Figure 6. Signal Analysis

Panel A: Pie chart of the surface area of fractionated electrograms tagged with the CARTO algorithm (auto-CFAEs) in dispersion (red) and non-dispersion (blue) regions. CFAEs: complex fractionated atrial electrograms. Panels B–G: Off-line analysis of electrograms from dispersion areas and from non-dispersed regions; comparison between dispersion areas (red), dispersion areas at which AF terminated (red, shaded T) and non-dispersed regions (blue).Panel E: Cycle length. Panel F: Voltage amplitude Panel G: Rotations. Panel H: Presence of continuous CFAEs. Panel I: Duration spatio-temporal dispersion/2.5 sec. Panel J: Ratio spatio-temporal dispersion/AFCL. Mean + SE; *: p<0.05; ***: P<0.01; +++ p: <0.05 (Kruskal-Wallis), n = 20 patients; n = 68 and n = 35 dispersion areas and non-dispersed regions, respectively.
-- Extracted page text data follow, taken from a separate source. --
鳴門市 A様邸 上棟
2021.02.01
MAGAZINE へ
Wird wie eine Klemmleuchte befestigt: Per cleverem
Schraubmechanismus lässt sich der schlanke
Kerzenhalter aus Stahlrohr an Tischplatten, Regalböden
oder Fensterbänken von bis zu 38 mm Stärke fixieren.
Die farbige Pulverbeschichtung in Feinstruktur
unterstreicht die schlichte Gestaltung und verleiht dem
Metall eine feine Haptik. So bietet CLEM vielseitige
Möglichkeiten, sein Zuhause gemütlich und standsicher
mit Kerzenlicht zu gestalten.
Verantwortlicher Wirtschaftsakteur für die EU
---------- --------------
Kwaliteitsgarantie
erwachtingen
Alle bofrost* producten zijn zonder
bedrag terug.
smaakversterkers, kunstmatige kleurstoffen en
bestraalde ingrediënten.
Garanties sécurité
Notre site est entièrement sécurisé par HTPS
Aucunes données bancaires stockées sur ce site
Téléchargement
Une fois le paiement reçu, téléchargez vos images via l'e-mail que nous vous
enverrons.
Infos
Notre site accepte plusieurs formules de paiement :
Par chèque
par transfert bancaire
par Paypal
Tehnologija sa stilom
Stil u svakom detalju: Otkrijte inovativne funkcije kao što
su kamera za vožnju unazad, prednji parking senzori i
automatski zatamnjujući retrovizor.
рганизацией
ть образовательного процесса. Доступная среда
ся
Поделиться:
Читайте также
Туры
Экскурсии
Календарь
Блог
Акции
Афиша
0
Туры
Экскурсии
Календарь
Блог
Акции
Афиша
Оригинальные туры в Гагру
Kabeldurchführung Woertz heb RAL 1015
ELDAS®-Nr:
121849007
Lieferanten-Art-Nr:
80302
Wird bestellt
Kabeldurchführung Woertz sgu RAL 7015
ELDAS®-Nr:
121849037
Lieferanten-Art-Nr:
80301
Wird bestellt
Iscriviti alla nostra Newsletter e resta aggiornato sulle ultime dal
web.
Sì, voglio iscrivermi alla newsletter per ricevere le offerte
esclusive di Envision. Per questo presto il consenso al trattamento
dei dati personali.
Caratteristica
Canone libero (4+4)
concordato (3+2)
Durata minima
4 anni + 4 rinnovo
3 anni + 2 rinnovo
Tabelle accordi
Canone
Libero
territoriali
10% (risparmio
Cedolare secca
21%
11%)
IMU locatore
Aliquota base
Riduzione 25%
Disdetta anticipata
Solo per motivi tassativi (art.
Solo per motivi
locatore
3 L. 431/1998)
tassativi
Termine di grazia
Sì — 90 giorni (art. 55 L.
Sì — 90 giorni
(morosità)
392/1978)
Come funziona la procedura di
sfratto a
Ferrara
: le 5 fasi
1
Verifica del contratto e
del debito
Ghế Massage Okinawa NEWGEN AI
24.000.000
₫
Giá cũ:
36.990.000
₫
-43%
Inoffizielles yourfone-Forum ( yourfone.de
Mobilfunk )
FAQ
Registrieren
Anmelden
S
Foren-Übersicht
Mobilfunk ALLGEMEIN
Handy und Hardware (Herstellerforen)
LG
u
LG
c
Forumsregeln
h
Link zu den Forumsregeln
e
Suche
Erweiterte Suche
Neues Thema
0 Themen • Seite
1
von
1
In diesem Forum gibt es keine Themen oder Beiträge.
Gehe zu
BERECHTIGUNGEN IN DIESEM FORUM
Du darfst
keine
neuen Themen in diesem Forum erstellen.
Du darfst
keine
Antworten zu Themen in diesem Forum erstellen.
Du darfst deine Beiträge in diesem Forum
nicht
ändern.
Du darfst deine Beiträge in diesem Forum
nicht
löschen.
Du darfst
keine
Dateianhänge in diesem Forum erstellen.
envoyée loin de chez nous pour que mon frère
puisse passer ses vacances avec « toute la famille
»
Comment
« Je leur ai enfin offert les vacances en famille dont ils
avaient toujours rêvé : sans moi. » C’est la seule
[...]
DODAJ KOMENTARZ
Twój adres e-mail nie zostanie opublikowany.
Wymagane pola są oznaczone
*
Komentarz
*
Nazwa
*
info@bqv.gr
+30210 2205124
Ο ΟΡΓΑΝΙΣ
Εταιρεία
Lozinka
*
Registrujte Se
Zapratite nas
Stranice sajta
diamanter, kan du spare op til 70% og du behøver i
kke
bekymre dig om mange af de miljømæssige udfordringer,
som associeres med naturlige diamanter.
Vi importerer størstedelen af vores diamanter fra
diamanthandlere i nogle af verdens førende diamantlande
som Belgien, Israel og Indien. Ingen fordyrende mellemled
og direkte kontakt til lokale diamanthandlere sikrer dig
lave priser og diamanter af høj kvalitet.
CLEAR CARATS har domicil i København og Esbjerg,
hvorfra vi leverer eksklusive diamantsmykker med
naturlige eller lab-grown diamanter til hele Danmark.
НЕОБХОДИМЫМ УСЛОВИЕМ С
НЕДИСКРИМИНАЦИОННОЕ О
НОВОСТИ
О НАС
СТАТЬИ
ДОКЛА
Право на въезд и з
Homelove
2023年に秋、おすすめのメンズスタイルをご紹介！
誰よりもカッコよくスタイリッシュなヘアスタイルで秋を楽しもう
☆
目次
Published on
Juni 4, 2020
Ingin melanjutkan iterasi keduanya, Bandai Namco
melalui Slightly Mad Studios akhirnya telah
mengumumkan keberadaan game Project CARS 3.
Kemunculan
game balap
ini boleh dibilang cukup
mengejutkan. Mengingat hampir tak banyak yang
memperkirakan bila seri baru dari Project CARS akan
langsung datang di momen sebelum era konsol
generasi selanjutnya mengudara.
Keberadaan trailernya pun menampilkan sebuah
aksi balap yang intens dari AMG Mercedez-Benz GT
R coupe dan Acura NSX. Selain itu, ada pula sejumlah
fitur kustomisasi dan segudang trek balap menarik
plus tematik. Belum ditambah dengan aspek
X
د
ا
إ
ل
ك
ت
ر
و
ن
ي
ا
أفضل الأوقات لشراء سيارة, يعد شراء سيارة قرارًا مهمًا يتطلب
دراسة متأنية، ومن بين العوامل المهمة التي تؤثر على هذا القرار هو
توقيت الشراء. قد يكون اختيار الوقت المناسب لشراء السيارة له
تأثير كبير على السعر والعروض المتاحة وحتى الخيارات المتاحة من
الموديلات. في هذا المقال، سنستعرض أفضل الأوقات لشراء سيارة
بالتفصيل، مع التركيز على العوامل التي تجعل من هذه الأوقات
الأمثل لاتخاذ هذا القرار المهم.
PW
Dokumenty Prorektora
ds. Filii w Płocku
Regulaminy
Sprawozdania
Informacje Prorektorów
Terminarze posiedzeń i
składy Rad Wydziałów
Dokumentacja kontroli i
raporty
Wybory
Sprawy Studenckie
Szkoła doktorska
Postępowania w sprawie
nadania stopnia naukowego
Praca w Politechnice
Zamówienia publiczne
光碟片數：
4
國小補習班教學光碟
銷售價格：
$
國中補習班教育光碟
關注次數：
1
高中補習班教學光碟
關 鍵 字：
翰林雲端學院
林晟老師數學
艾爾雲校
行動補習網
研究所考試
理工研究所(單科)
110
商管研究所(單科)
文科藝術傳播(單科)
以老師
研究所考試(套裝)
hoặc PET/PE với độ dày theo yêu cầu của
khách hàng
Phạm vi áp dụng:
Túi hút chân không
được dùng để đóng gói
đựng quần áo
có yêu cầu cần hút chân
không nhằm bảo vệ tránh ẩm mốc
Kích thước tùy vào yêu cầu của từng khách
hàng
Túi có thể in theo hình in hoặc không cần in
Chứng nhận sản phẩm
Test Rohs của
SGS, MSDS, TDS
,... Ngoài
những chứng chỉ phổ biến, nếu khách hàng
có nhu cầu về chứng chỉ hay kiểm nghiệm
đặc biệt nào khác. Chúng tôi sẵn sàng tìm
Figure 7. Numerical Simulations

Panel A: Human atrial model, homogeneous substrate: the virtual PentaRay is positioned at the center of the driver. The aspect of the pseudo-multipolar electrograms is one of spatio-temporal dispersion, reminiscent of patients’ dispersion areas. Panel B: Human atrial model, homogeneous substrate: The virtual PentaRay is positioned at the periphery of the driver in a region activated at a slow frequency of excitation. Panel C: Interstitial fibrosis condition (myocyte-myofibroblast ratio: 0.5). The pseudo-multipolar electrograms exhibit a large spatio-temporal dispersion. See also supplemental movies 1 and 2. The VAVmax amongst the 10 pseudo-bipoles of the virtual Pentarray was collected at each time point to form a new time-series VAVp. Histograms of the distribution of VAVp values are presented in bins of 0.1 mV. Low VaVp values are underrepresented in the driver regions while they are predominant in bystander regions (red dashed line).

Figure 8. Optical Mapping

Pseudo-multipolar single-pixel time series obtained from an optical mapping experiment in a left--atrial-scar heart. In the RA, planar-like waves yield little tempo-spatial dispersion (RA, left panels). In regards of a LA driver (right panels), however, aspects reminiscent of patients’ spatio-temporal dispersion are seen (see also supplemental movie 2). Panel A: Optical movie snapshots during AF. Panel B: Pseudo-bipolar electrograms. Panel C: VAVp time series. Panel D: Histograms of the distribution of VAVp values. VAVp: see legend of Figure 7. Low VaVp values are underrepresented in the driver region (LA) while they are predominant in the RA bystander region.